I want to live a simple life...
What an entirely beautiful week. A series of perfect days. So this is what sheer contentment feels like. I've missed it. I'm laying here on my bed, going to work in about a half hour. But, the sky has hung heavy with gray clouds all day long. The kind of clouds that you never know that they're going to yield anything because autumn skies tend to be weighted until the grudge of winter sets in. In my soft bed, with the room lit from the remaining sun outside. I'm comfortable. I'm not lonely. I'm not wanting. I'm not sad. I'm content. Autumn has always been my favorite season because it never promises anything. It is consistently different every year. It's raining... fall rain is my favorite. It always has been.
I remember when we'd trek up to Misty Mountain Farm as a family on a chilling weekend before Halloween... every year (until it burnt down) I always looked forward to it. Mom would make sure I was wrpapped up so I wouldn't get an ear infection, my sister would sit with me while I got a pumpkin or a bat painted on my chubby cheek. I remember there being more happiness that I could ever understand on that one day every year.
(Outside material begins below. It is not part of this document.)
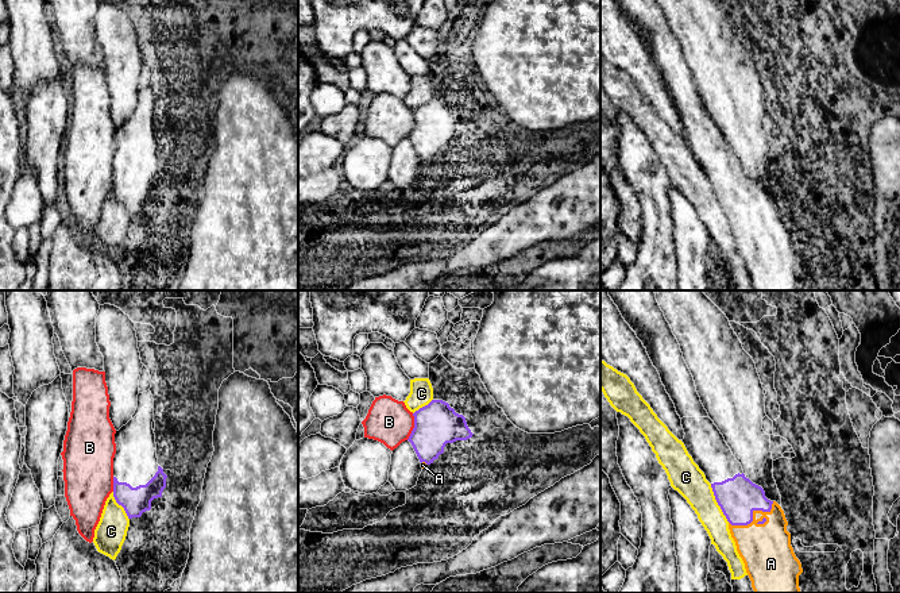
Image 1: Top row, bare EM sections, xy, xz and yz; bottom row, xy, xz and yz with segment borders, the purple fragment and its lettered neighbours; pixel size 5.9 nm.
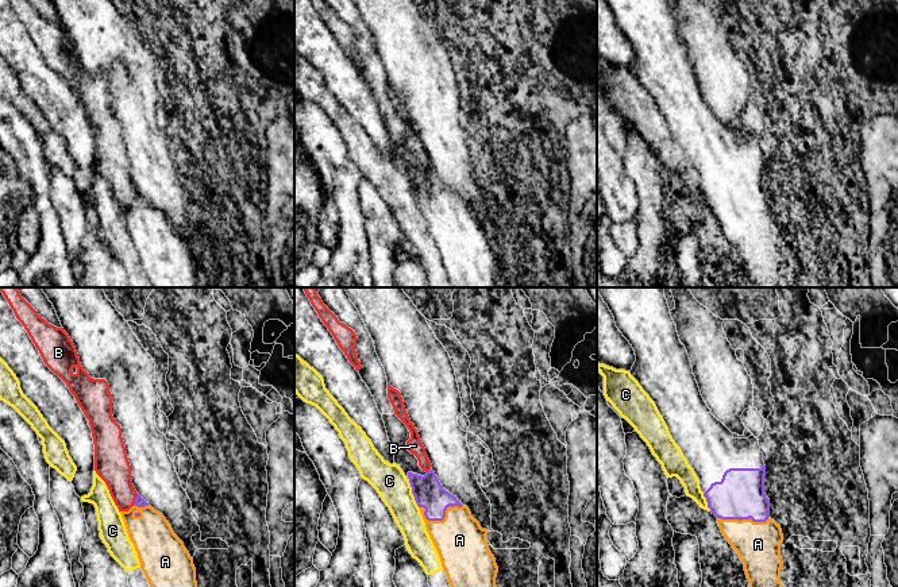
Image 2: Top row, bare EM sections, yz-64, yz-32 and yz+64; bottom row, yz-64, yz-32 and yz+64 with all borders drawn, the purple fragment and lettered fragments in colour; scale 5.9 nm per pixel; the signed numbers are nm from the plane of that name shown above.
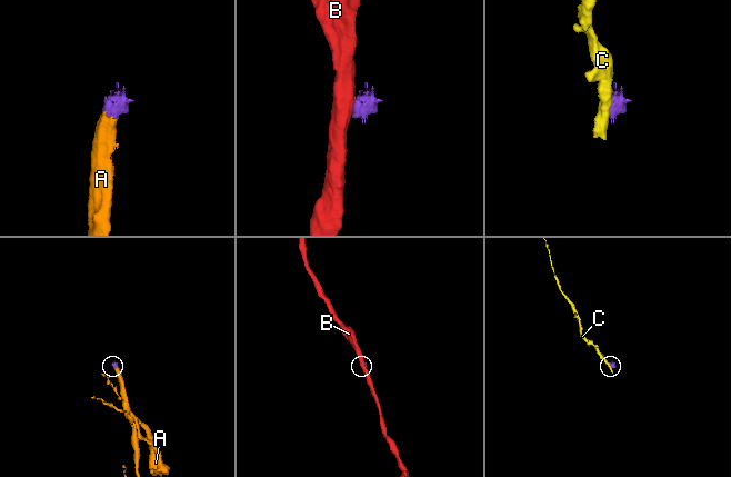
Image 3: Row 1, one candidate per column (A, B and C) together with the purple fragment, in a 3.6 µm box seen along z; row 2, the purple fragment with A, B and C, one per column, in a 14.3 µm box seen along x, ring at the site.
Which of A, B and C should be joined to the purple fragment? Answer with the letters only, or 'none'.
A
I'm so happy with my friends. My decisions. My family. Time.
I want to be an art teacher, no longer wanting to do anything with my mass comm. or graphic design. I HATE my internship, or rather the tasks I'm put to there and I don't want to be stuck in an office. So for the first time, I'm going to take the leap after graduation and make it happen.
Oh, and hey.. whoever you are, reading this... you're beautiful, and you're loved, and I just wanted you to know that.